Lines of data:
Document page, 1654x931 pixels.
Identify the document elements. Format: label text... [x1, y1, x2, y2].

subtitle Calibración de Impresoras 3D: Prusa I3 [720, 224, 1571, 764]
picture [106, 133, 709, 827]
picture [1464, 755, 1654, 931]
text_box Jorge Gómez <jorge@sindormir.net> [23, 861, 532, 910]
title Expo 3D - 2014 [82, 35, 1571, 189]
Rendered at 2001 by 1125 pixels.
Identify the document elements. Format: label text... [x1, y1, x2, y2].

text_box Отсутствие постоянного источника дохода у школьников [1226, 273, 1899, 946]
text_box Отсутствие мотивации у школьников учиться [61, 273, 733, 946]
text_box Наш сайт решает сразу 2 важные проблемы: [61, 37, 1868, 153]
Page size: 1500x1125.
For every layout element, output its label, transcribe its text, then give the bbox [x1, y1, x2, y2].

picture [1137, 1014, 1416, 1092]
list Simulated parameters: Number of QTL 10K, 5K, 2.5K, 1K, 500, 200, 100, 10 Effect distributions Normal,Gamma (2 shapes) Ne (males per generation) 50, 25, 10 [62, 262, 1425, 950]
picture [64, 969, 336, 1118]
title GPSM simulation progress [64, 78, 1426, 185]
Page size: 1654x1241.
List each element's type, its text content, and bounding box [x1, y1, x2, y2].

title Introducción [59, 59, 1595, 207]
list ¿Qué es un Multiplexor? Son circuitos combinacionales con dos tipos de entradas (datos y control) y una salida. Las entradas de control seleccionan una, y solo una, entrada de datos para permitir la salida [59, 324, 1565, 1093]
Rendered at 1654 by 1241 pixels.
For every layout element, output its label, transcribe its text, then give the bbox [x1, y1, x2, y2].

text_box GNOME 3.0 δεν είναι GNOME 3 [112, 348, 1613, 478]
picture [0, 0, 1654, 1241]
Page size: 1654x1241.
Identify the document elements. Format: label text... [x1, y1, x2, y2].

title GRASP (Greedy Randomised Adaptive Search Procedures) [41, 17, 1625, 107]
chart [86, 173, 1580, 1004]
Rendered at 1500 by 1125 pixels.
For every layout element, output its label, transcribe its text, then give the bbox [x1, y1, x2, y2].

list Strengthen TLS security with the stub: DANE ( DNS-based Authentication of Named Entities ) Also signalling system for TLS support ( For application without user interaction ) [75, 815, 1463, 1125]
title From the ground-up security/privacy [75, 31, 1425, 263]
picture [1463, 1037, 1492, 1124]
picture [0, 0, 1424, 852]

Requirements:
Edit the rows so that every "Rendered at" becomes "Displayed at", and leave everything else as it is.

Output for this exercise:
Document page, 1654x931 pixels.
Identify the document elements. Format: label text... [x1, y1, x2, y2].

subtitle Calibración de Impresoras 3D: Prusa I3 [720, 224, 1571, 764]
picture [106, 133, 709, 827]
picture [1464, 755, 1654, 931]
text_box Jorge Gómez <jorge@sindormir.net> [23, 861, 532, 910]
title Expo 3D - 2014 [82, 35, 1571, 189]
Displayed at 2001 by 1125 pixels.
Identify the document elements. Format: label text... [x1, y1, x2, y2].

text_box Отсутствие постоянного источника дохода у школьников [1226, 273, 1899, 946]
text_box Отсутствие мотивации у школьников учиться [61, 273, 733, 946]
text_box Наш сайт решает сразу 2 важные проблемы: [61, 37, 1868, 153]
Page size: 1500x1125.
For every layout element, output its label, transcribe its text, then give the bbox [x1, y1, x2, y2].

picture [1137, 1014, 1416, 1092]
list Simulated parameters: Number of QTL 10K, 5K, 2.5K, 1K, 500, 200, 100, 10 Effect distributions Normal,Gamma (2 shapes) Ne (males per generation) 50, 25, 10 [62, 262, 1425, 950]
picture [64, 969, 336, 1118]
title GPSM simulation progress [64, 78, 1426, 185]
Page size: 1654x1241.
List each element's type, its text content, and bounding box [x1, y1, x2, y2].

title Introducción [59, 59, 1595, 207]
list ¿Qué es un Multiplexor? Son circuitos combinacionales con dos tipos de entradas (datos y control) y una salida. Las entradas de control seleccionan una, y solo una, entrada de datos para permitir la salida [59, 324, 1565, 1093]
Displayed at 1654 by 1241 pixels.
For every layout element, output its label, transcribe its text, then give the bbox [x1, y1, x2, y2].

text_box GNOME 3.0 δεν είναι GNOME 3 [112, 348, 1613, 478]
picture [0, 0, 1654, 1241]
Page size: 1654x1241.
Identify the document elements. Format: label text... [x1, y1, x2, y2].

title GRASP (Greedy Randomised Adaptive Search Procedures) [41, 17, 1625, 107]
chart [86, 173, 1580, 1004]
Displayed at 1500 by 1125 pixels.
For every layout element, output its label, transcribe its text, then give the bbox [x1, y1, x2, y2].

list Strengthen TLS security with the stub: DANE ( DNS-based Authentication of Named Entities ) Also signalling system for TLS support ( For application without user interaction ) [75, 815, 1463, 1125]
title From the ground-up security/privacy [75, 31, 1425, 263]
picture [1463, 1037, 1492, 1124]
picture [0, 0, 1424, 852]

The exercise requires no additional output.